Requiring a earth-sphere Long/Lat for map placement, or even mapping to
one, is relatively ominous if all you have are IP addresses and some
vague notion of how they are related to each other (much less a physical
real-world location, if that is really at all important to the user).

> Since it does it by layers, you could have it look in the dbase and be able
> to select which type of devices you want displayed.

The goal is to output a vector representation of node data. There will
be some notion of layers, of course, but requiring that all nodes have a
unique position and layer that they belong to leaves the map designer in
the same situation that NetSaint/Nagios do to their users today.

> And it would be displayed according to whatever criteria is in the dbase.

The key is offering a simplistic human interface to the information
stored in the database. Make it too complex and you've ruined the
benefit of using the mapping tool to begin with.

> Say, this layer is for all servers, and this other is for servers running
> http.

Why not make those "layers" basic search criteria on a database of
discovered nodes?

> Or this layer if for the servers running solaris8, etc.
> You'd be able to show all the solaris8 servers running http ( or whatever
> ya want).

That's why a search works well, with auto-mapping. Otherwise nodes on
the solaris8 "layer" (Map.A[]) might occlude the view of nodes on the
http "layer" (Map.B[]). It would be possible to have a union of (Map.A[]
U Map.B[]) redrawn in a resultant map of Map.C[], but why? Trust me,
it's more difficult to deal with, and there doesn't seem to be much of a
reason for this extra layer of complexity.

- Ian C. Blenke <***@nks.net> <***@blenke.com>
John Blake
2002-07-12 22:57:55 UTC
Permalink
Comments in message..

----- Original Message -----
From: "Ian C. Blenke" <***@nks.net>
To: <***@lists.opennms.org>
Sent: Thursday, July 11, 2002 3:53 PM
Subject: Re: [opennms-discuss] OpenNMS Network Map
'DesignRequirementsDocument'


> On Wed, 2002-07-10 at 21:04, John Blake wrote:
> > I'm new to Opennms so if this is a stupid question, you'll know why.
> >
> > My understanding is that you give it a range of Ip's and then you
> > discover what services are on those ip's.
> > But it currently tries all the services, for numerous ports for each
> > service,
> > on all the ips.
> > Wouldnt it be better if something was created like you did in the
> > SNMP poller section that you could have the option to select
> > what Groups and then what Systems the ip range belonged to?
>
> Eventually, the hope is to tie in scans from other systems like Nessus
> to feed this discovery process somewhat as well.
>
> As for grouping ranges of IPs, I'm all for CIDR netblocks to segment off
> network legs for dynamic map grouping.

--------------------

● Explore the material
1. Reproduce word for word the portion of the OpenNMS network map discussion that begins at "The key is offering" and ends after "to begin with.".
2. Write the next part of the OpenNMS network map discussion, picking up after its final sentence.

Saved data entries
--------------------

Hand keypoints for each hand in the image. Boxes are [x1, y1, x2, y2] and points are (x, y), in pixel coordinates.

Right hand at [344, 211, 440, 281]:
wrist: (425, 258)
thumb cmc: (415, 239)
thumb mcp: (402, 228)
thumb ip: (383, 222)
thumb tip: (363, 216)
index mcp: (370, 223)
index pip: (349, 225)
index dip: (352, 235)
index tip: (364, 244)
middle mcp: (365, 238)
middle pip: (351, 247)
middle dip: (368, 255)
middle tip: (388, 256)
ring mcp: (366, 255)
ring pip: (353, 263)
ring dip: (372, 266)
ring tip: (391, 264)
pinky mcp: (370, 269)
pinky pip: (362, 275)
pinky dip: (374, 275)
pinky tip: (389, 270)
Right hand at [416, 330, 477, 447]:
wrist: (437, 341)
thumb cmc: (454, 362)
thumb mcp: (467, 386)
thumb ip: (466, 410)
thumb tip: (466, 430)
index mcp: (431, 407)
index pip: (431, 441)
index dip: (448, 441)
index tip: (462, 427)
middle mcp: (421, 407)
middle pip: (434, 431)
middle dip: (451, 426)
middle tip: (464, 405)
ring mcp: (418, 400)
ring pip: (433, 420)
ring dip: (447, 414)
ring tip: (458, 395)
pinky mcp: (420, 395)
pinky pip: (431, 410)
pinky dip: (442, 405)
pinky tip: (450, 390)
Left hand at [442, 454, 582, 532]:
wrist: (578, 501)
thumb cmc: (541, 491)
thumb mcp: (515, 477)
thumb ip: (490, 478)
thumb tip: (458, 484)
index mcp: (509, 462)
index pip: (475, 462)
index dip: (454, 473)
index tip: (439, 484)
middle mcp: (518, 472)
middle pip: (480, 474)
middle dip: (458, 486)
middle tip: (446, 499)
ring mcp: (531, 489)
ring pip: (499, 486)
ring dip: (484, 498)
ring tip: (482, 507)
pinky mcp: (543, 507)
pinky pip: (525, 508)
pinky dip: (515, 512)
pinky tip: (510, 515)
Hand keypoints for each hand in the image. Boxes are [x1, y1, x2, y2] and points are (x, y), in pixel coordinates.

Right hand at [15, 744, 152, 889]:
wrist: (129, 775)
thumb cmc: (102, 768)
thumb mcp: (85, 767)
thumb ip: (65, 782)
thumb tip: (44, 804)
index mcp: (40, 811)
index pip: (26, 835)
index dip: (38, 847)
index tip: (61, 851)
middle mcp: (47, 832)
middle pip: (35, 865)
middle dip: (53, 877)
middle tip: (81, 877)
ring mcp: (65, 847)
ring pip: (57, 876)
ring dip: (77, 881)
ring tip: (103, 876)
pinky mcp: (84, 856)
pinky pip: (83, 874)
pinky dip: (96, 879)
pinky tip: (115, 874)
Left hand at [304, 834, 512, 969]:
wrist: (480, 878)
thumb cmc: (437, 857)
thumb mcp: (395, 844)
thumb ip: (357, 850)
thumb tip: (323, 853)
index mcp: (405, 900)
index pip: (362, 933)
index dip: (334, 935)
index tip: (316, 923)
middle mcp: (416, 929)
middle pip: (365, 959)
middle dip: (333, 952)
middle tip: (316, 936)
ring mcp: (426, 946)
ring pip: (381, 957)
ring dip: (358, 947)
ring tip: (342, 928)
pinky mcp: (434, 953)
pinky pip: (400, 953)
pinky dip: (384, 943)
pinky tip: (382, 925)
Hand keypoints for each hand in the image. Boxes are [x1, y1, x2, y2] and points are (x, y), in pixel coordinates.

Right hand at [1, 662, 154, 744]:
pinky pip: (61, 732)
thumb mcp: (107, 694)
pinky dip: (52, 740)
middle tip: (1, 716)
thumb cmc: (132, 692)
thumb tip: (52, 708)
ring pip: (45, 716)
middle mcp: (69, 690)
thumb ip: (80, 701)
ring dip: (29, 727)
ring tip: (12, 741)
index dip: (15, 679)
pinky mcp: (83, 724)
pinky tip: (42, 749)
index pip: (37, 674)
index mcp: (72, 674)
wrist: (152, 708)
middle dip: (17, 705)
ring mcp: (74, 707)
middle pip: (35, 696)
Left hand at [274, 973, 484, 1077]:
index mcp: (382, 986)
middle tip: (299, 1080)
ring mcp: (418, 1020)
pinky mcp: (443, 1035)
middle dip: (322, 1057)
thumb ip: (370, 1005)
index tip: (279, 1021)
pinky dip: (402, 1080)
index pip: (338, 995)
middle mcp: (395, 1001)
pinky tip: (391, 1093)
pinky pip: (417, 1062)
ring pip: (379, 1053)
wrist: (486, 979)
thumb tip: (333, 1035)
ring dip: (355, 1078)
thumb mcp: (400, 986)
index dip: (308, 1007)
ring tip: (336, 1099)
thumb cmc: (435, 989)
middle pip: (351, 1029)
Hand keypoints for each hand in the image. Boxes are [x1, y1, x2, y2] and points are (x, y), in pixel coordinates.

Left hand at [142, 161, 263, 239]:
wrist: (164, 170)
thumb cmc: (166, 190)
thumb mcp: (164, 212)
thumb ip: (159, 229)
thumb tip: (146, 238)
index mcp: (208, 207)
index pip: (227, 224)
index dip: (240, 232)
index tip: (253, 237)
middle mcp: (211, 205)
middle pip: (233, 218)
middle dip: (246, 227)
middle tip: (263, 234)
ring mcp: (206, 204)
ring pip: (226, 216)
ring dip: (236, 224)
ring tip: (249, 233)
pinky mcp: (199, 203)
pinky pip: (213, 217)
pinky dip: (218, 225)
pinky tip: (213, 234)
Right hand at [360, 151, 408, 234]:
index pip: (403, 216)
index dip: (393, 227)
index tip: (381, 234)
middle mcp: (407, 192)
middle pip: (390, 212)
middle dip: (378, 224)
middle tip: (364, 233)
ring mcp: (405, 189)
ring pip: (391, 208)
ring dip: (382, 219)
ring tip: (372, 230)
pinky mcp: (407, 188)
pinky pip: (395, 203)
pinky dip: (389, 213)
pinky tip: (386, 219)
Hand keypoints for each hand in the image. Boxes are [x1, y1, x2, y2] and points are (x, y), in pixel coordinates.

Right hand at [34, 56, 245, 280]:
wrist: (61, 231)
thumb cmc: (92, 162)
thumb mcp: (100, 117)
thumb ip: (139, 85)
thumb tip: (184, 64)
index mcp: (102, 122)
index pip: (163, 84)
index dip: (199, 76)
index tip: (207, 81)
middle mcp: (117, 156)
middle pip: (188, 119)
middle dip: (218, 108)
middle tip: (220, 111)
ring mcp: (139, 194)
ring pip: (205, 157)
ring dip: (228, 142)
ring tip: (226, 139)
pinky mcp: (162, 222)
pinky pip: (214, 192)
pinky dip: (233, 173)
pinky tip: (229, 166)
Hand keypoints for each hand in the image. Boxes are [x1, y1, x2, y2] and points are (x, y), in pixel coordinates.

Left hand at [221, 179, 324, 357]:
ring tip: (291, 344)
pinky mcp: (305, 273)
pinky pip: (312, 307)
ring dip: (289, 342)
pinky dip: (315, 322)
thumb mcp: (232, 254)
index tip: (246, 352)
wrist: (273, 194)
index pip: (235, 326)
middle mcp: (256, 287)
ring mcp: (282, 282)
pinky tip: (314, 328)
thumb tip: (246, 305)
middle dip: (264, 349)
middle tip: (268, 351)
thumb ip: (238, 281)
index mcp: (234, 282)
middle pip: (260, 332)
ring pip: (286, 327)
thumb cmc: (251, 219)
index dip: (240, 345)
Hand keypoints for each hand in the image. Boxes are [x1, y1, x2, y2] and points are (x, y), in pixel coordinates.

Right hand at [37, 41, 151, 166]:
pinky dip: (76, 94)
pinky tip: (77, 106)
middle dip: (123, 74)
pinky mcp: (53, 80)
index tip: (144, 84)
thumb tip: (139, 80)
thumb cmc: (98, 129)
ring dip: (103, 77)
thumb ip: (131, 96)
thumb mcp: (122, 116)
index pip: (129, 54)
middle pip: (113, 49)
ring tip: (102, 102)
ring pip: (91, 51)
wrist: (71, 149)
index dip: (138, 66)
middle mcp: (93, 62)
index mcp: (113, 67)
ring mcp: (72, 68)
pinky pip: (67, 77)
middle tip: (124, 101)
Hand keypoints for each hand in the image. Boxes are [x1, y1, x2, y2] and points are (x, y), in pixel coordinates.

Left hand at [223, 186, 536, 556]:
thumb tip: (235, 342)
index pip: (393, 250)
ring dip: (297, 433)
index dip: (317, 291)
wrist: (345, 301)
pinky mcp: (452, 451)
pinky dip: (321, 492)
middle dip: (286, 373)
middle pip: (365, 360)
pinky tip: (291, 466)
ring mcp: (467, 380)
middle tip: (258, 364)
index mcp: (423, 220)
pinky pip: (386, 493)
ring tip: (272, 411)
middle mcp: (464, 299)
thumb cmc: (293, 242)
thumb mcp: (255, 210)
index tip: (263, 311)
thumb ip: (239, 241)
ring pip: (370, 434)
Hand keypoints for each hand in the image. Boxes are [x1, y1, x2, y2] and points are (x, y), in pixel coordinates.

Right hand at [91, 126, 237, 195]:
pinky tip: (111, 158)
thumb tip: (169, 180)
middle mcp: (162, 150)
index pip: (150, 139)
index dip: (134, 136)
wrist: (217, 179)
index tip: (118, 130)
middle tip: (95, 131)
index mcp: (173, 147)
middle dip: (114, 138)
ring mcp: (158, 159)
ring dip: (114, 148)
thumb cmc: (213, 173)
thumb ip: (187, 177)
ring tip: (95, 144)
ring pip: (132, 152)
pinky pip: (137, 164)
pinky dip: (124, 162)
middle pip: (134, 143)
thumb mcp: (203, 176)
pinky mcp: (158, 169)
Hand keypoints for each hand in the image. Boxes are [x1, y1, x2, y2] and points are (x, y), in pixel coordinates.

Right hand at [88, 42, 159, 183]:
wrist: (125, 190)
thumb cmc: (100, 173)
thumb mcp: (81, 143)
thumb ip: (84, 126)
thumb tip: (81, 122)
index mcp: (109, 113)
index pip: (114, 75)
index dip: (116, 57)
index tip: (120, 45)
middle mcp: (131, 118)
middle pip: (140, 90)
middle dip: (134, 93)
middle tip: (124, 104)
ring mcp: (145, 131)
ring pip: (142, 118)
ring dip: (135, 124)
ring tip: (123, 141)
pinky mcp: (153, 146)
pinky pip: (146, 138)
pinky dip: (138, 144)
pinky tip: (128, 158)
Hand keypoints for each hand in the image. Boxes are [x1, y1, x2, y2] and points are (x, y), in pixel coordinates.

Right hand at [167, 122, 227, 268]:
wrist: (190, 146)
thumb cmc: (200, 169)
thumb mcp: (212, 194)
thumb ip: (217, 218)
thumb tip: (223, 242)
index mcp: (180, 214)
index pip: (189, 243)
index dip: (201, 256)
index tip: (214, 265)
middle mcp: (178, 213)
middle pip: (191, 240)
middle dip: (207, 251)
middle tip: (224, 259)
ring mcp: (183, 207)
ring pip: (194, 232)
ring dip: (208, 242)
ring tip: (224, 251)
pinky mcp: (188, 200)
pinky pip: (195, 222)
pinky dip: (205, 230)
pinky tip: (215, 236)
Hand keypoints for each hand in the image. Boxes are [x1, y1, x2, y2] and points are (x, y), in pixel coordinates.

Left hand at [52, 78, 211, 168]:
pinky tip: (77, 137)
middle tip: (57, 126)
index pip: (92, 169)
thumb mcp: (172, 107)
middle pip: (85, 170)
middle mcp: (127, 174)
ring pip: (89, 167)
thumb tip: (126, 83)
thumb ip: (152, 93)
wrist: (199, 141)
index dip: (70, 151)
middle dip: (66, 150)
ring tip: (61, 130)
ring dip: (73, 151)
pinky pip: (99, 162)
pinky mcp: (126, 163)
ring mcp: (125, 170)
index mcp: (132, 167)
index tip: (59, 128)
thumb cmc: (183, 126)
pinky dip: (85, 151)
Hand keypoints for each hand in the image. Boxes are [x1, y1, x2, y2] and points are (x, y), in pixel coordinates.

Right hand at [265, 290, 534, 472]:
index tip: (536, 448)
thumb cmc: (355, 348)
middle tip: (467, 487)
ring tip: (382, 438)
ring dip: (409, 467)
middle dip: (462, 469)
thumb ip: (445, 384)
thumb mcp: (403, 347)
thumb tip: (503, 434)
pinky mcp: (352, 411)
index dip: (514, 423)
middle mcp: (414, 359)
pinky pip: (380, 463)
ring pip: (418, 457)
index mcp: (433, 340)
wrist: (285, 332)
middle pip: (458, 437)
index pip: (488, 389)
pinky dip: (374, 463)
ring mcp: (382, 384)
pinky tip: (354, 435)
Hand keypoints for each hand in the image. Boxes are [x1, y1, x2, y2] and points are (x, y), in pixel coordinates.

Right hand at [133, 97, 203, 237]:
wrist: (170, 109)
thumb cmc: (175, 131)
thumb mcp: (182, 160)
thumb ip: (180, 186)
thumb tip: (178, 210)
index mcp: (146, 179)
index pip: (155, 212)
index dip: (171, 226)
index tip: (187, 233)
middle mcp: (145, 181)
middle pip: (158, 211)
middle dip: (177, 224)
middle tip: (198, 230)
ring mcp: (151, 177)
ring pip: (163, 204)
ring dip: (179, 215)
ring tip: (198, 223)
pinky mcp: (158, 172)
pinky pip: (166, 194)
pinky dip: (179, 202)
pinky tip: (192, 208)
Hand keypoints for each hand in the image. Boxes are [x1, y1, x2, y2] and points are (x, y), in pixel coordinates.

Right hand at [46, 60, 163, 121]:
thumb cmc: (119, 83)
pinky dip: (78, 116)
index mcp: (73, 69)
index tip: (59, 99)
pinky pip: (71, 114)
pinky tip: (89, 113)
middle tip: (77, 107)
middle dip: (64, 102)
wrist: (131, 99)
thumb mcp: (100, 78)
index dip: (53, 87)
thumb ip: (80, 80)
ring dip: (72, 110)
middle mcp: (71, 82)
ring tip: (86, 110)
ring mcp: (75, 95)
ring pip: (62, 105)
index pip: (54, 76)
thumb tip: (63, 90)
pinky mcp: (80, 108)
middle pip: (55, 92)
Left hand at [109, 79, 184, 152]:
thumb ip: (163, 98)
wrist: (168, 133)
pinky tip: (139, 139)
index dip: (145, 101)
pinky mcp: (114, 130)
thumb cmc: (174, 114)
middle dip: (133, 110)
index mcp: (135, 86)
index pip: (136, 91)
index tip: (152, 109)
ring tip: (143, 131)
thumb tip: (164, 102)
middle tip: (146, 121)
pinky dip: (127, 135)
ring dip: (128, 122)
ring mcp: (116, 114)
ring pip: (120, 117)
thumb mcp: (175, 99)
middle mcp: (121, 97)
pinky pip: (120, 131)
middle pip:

--------------------

● Exercise answers
1.
The key is offering a simplistic human interface to the information
stored in the database. Make it too complex and you've ruined the
benefit of using the mapping tool to begin with.

2.
>
> > Say, these Ip's are servers so I want them polled for the normal server
> > services.
> > But these other IP's are routers and I know i dont have SMTP running on
it
> > so let me just select them to be
> > polled for routing services.
>
> But why not just discover this fact? If port 25 is listening, it's a
> good bet that SMTP is running on it. Enabling monitoring of that service
> should be left up to the user (do they really *want* to know when it is
> down? if so, add it to be monitored. if not, ignore it).
///////////////////////////////
If you have 25 servers and dont know what services are running on them,
then I'd say go ahead and test for all the services. If you have 450+
routers, would you really want to test all the services against every ip,
for each port, on all those routers when you know those services are not
running?
//////////////////////////////////

>
> > Seems like that would definately drop the discovery time if you're
> > discovering routers/switches.
>
> Is discovery time such a problem? There are other ways to "speed up"
> discovery, most port scanners (like nmap) have techniques to improve
> scanning speed.
/////////////////////////
Discovery would be a problem depending upon how many IP's you have to test.
/////////////////////////////
>
> > Also, concerning the maps.
> > Could Opennms use the Openmap app from www.openmap.bbn.com?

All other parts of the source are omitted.